Everything I have learned about how to respect humanity and deal with life comes back to my mom. I am incredibly lucky. Although we didn’t have much from a material point of view, we had tremendous love and joy in our house that has resonated with both my brother and myself. We were both blessed beyond comparison to not only have discussed the values of life but to also have seen them demonstrated and exemplified throughout our childhoods.
I have a lot of stories from the trailer park days and a few have to do with murder or close calls. My mom dealt with these occurrences with grace and composure beyond anyone I have ever seen. These stories could easily have inflicted trauma in my life, but instead they are moments where I can reflect on how I should lead my life. We define how we view the events in our lives, the impact they have on us and how we will continue to structure our future.
So here’s the story with very basic details for brevity. I think I was around 7 when this happened, as the memory is fuzzy but parts are very clear. My mom worked in the evening, so I would spend the nights at either my grandma’s or aunt’s house. In the course of one of these evenings, there was a murder directly in front of my infamous trailer. I don’t know the details, but I do know when I came home there was a huge pool of blood on the street that led up to our driveway.
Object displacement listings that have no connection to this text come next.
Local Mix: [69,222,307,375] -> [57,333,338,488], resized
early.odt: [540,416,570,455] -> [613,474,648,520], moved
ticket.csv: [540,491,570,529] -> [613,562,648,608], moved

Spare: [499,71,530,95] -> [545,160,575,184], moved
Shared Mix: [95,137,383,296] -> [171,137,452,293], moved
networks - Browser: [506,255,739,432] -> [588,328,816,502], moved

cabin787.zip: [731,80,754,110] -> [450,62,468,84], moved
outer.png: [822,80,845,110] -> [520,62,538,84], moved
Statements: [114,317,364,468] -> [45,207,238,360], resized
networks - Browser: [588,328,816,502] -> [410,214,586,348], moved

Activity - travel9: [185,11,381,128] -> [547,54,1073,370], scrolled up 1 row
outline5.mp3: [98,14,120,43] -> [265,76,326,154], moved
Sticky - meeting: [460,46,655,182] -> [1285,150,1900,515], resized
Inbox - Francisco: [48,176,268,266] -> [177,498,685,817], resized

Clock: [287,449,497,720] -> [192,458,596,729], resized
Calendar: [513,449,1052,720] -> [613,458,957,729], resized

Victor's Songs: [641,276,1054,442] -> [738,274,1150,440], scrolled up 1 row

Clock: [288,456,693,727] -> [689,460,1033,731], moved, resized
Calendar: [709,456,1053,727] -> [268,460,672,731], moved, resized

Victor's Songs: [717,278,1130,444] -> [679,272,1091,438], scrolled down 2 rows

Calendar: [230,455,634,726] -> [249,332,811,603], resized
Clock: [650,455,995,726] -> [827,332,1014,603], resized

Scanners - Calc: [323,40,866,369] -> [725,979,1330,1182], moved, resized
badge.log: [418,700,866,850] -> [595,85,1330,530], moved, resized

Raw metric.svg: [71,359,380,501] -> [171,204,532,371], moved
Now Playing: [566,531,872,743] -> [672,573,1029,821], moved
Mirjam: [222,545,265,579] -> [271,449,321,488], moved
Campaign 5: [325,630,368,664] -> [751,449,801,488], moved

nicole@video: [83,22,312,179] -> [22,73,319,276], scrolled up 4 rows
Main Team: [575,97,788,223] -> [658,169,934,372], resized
I slightly noticed it but I wasn’t sure what to make of it when we returned. I can’t recall the time of year, but I do remember our two dogs got out and immediately ran to the blood and started licking it. The thought of this makes my stomach sink to this day. What I do remember as clear as day is my mom calmly collecting the dogs and putting them in the house. She then gathered some cat litter and poured it over the blood to soak it up and went out some unknown time later swept it up. She did this without a flinch, a sense of fear or any hesitancy.
She was brave and she made our lives normal. We discussed the events briefly and that was it. I do know I could not ride my big wheel any where near that blood soaked stain in the road for years to come.
I am currently reading the book The Choice by Edith Eger. The story and the message profoundly resonate with me and the choices around how I choose to live. Here’s one of my favorite quotes:
“Our painful experiences aren’t a liability—they’re a gift. They give us perspective and meaning, an opportunity to find our unique purpose and our strength.”
I always compare and contrast how this experience may have shaped me in an entirely different way. The way my mom reacted taught me courage and the ability to see the world how I choose. We are not a result of our circumstances, either good or bad, but rather a result of how we choose to navigate our circumstances. The events of my life are an incredible gift. They have taught me compassion, perseverance, and that a little cat litter can clean up anything.
How do you choose to handle the events of your life? Any thoughts, tips or shared experience?
One thought on “How to cover a murder with cat litter”
Wow. We only learn what we owe our parents when we become parents. Murder! Wow.